In this courtroom sketch, Ghislaine Maxwell listens as the guilty verdict in her sex abuse trial is announced, New York, December 2021. Illustration: Jane Rosenberg/Reuters

At the heart of Lucia Osborne-Crowley’s account of the Ghislaine Maxwell trial, The Lasting Harm, is a question about who is permitted to speak on the subject of sexual, particularly childhood, abuse. Osborne-Crowley is the author of two previous books, I Choose Elena and My Body Keeps Your Secrets, both of which examine the ongoing trauma of her childhood grooming by a sports coach, and a violent rape by a stranger at 15. This, then, is the indelible experience she brings to her court reporting on this most sensitive of issues, and she takes pains to clarify what that means at the outset:

“I have been accused many times of being a biased journalist because of my history of abuse. To that I say: yes, I am biased. Everybody is, whether we own it or not.” She goes on to say, “the journalists I met at the Maxwell trial – mostly men in their 40s – who did not have any experience of sexual trauma are also biased. These issues have never affected their lives and so they subscribe to a patriarchal, societal and defensive narrative”; one that does not, she argues, take into account the pervasive effects of trauma and shame on victims, particularly when it comes to speaking up about the crimes.

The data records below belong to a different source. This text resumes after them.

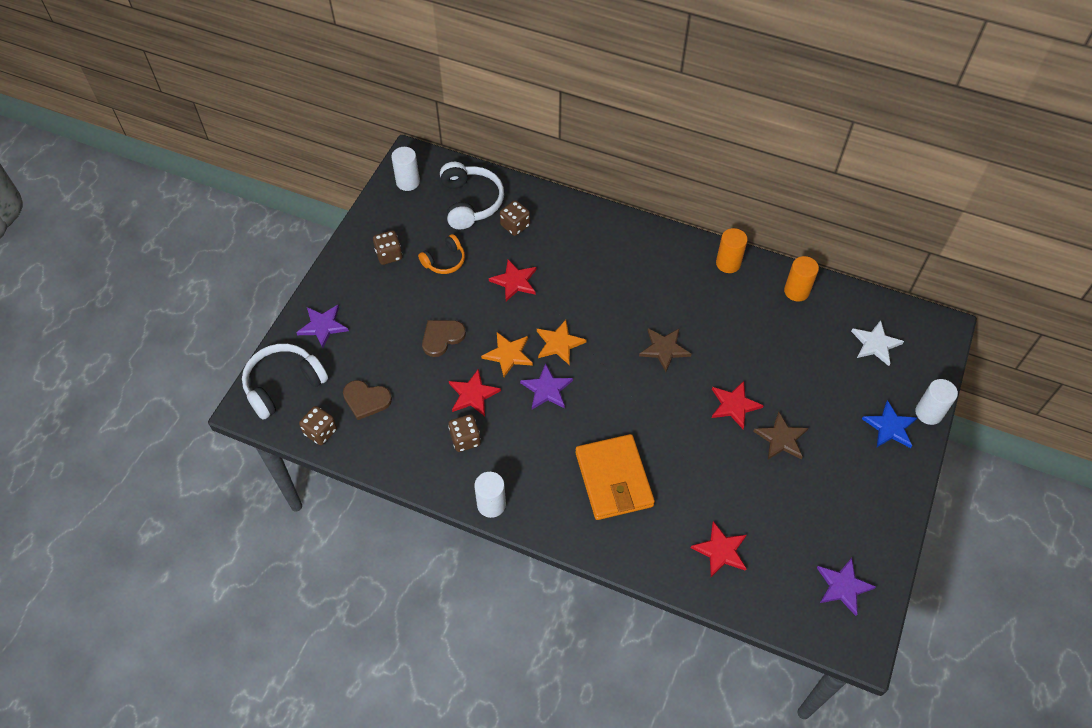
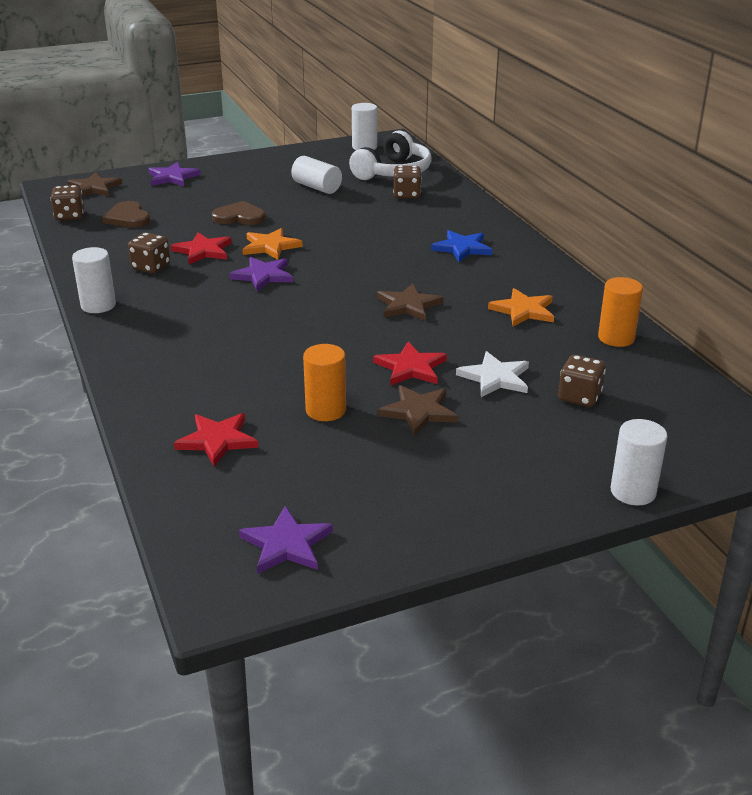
camera: 45 degrees right, 25 degrees down
white headphones [242,344,328,419] -> brown star [67,172,122,196]
brown dice [373,231,402,265] -> brown dice moved to [558,355,606,407]
orange headphones [418,234,465,274] -> white cylinder [291,156,342,194]
red star [489,259,536,301] -> none
orange star [537,320,586,364] -> orange star moved to [488,288,554,327]
orange wallet [575,434,655,520] -> none
orange cylinder [716,228,748,273] -> orange cylinder moved to [303,344,346,421]
white star [851,320,904,366] -> white star moved to [456,351,529,397]
blue star [862,400,917,448] -> blue star moved to [431,230,492,262]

Later, once the guilty verdict is in, this question rears up again, after Osborne-Crowley secures an interview with one of the jurors, who tells her of his own childhood abuse – an experience he did not disclose in advance but which he shared in the jury room, and which, for several weeks, threatens to derail the outcome as the defence files a motion for a retrial.

Osborne-Crowley devotes a chapter to interviews with a selection of legal and psychological experts to determine whether there is any basis for believing that survivors of abuse are less likely to be fair or impartial jurors in similar cases. If one study suggests that survivors show greater empathy with victims, the converse must also be true: that those without that experience are less likely to be sympathetic, proving the author’s point about bias. Another expert tells her: “The truth is that we apply a separate set of rules and standards to victims of sexual violence throughout the whole criminal justice process.”

The Maxwell trial took place at the end of 2021 in New York, with just four seats available to journalists in the press gallery. For the duration, Osborne-Crowley got up at 1.30am to stand in line until the courthouse opened, to be sure that one of those seats would be hers; for almost five weeks she sat “a foot away” from Maxwell while her victims were questioned. Despite this proximity, Maxwell exists as a shadowy figure in the courtroom sections, a constant presence who is also a notable absence. She doesn’t speak until the verdict, and speech attributed to her at the time of the abuse is taken from the testimony of the women.

Osborne-Crowley walks a fine line with this approach. She intercuts the 2021 narrative, her eyewitness account, with chapters set in the 90s and 00s in which she partially dramatises the stories told by the four women, Jane, Annie, Kate and Carolyn. You can understand the reason for this as an authorial choice: she wants the reader to see the scared and vulnerable teenagers pressured into situations they did not have the resources to escape. But the very act of reconstructing scenes that the author did not witness has the effect of making these episodes feel one step removed from reportage and closer to true-crime drama.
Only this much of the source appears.